▶ **TO BE DONE**:
1. In the Rayonier restructuring recitals, how much did Rayonier contribute to ROC, and what did it receive in exchange?
2. Translate this sentence from the Rayonier restructuring recitals into Spanish: "WHEREAS, in connection with and as part of the Restructuring, Rayonier has formed ROC pursuant to the terms of the Delaware Limited Liability Company Act (the “Delaware LLC Act”) and has contributed $1,000 to ROC in exchange for all of the membership interests in ROC;"
3. Do these statements agree with the Rayonier restructuring recitals? For each, answer yes or no and quote the deciding words.
(a) Rayonier's Board of Directors authorized the company to reorganize its structure.
(b) ROC was formed under the laws of a state other than Delaware.
(c) In exchange for the transfer, only Rayonier's known obligations and liabilities are to be assumed.

▶ **PASSAGE SHOWN**:
WHEREAS, the Board of Directors of Rayonier has authorized Rayonier to reorganize its structure (the “Restructuring”); and

WHEREAS, in connection with and as part of the Restructuring, Rayonier has formed ROC pursuant to the terms of the Delaware Limited Liability Company Act (the “Delaware LLC Act”) and has contributed $1,000 to ROC in exchange for all of the membership interests in ROC;

WHEREAS, in connection with and as part of the Restructuring, Rayonier desires to transfer and contribute to ROC all interests in the partnerships, corporations, limited liability companies, properties and assets, tangible and intangible, held by Rayonier immediately prior to the Effective Time in exchange for the assumption, performance, satisfaction and discharge of any and all obligations and liabilities of Rayonier incurred through the Effective Time, known or unknown, contingent or fixed, and certain other consideration on the terms and conditions set forth herein.

WHEREAS, concurrently with the consummation of the transactions contemplated hereby, each of the following shall occur in the order set forth below:

 

  1.

▶ **DATASET CONTENT**:
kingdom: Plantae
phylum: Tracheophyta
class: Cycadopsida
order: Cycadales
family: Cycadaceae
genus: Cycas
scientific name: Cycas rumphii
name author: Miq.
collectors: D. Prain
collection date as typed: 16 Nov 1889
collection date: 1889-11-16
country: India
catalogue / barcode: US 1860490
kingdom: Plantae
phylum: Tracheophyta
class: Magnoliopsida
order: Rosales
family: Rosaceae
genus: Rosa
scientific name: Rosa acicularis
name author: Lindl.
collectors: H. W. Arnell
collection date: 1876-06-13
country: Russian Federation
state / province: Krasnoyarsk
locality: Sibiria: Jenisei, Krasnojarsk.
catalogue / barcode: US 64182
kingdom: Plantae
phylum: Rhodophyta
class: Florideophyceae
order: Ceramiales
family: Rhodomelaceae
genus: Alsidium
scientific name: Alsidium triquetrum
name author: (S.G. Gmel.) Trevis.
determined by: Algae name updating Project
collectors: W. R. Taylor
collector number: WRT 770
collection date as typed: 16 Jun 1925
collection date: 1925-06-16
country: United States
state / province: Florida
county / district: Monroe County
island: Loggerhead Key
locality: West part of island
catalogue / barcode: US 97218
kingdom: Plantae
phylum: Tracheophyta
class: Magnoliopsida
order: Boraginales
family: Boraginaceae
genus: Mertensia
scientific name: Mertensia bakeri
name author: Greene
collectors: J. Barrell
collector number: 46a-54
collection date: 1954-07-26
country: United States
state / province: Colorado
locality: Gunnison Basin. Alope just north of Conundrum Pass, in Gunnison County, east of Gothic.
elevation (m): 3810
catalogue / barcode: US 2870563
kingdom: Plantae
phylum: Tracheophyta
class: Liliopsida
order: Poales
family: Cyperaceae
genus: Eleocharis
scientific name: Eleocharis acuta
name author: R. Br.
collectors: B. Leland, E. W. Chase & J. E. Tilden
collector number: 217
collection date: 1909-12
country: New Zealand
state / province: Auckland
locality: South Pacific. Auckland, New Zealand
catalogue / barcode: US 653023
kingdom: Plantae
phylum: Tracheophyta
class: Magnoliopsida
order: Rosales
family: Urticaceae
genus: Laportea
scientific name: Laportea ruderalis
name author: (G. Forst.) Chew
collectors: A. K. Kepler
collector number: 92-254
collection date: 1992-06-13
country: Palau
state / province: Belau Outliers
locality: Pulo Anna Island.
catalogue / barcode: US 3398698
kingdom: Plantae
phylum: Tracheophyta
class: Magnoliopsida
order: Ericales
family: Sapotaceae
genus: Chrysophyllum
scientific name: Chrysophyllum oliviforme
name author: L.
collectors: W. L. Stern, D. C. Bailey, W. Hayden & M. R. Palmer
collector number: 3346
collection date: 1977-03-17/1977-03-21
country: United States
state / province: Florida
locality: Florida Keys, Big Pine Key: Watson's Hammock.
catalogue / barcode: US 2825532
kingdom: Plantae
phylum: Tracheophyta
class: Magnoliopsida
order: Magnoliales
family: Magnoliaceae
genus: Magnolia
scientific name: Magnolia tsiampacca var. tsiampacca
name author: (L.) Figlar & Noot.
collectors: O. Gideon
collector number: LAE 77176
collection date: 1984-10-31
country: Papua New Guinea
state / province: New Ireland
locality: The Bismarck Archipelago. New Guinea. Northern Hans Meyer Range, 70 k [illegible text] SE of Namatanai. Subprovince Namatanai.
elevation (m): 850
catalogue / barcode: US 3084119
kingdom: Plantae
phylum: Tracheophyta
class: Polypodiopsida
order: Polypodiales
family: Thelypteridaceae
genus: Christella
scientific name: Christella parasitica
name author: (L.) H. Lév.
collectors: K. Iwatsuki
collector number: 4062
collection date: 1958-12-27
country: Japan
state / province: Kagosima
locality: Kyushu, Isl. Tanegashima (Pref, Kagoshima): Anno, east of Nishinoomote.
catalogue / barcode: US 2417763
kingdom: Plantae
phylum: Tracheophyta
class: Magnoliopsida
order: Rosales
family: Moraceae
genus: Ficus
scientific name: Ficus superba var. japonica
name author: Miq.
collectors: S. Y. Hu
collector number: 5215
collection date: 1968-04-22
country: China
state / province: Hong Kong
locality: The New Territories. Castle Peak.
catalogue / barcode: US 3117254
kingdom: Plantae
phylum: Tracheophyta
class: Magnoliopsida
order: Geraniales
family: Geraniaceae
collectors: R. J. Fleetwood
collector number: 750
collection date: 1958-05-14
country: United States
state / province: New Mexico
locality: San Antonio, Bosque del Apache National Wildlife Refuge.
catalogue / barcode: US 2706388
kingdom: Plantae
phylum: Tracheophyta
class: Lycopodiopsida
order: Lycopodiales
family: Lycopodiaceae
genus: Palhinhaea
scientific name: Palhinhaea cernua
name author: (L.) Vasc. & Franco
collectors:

▶ **ANSWERS FOR THE EXERCISE**:
1. Rayonier contributed $1,000 to ROC in exchange for all of the membership interests in ROC.

2. CONSIDERANDO QUE, en relación con la Reestructuración y como parte de ella, Rayonier ha constituido ROC conforme a los términos de la Ley de Sociedades de Responsabilidad Limitada de Delaware (la “Ley LLC de Delaware”) y ha aportado $1,000 a ROC a cambio de la totalidad de las participaciones de miembro en ROC;

3.
(a) Yes: "the Board of Directors of Rayonier has authorized Rayonier to reorganize its structure"
(b) No: "Rayonier has formed ROC pursuant to the terms of the Delaware Limited Liability Company Act"
(c) No: "any and all obligations and liabilities of Rayonier incurred through the Effective Time, known or unknown, contingent or fixed"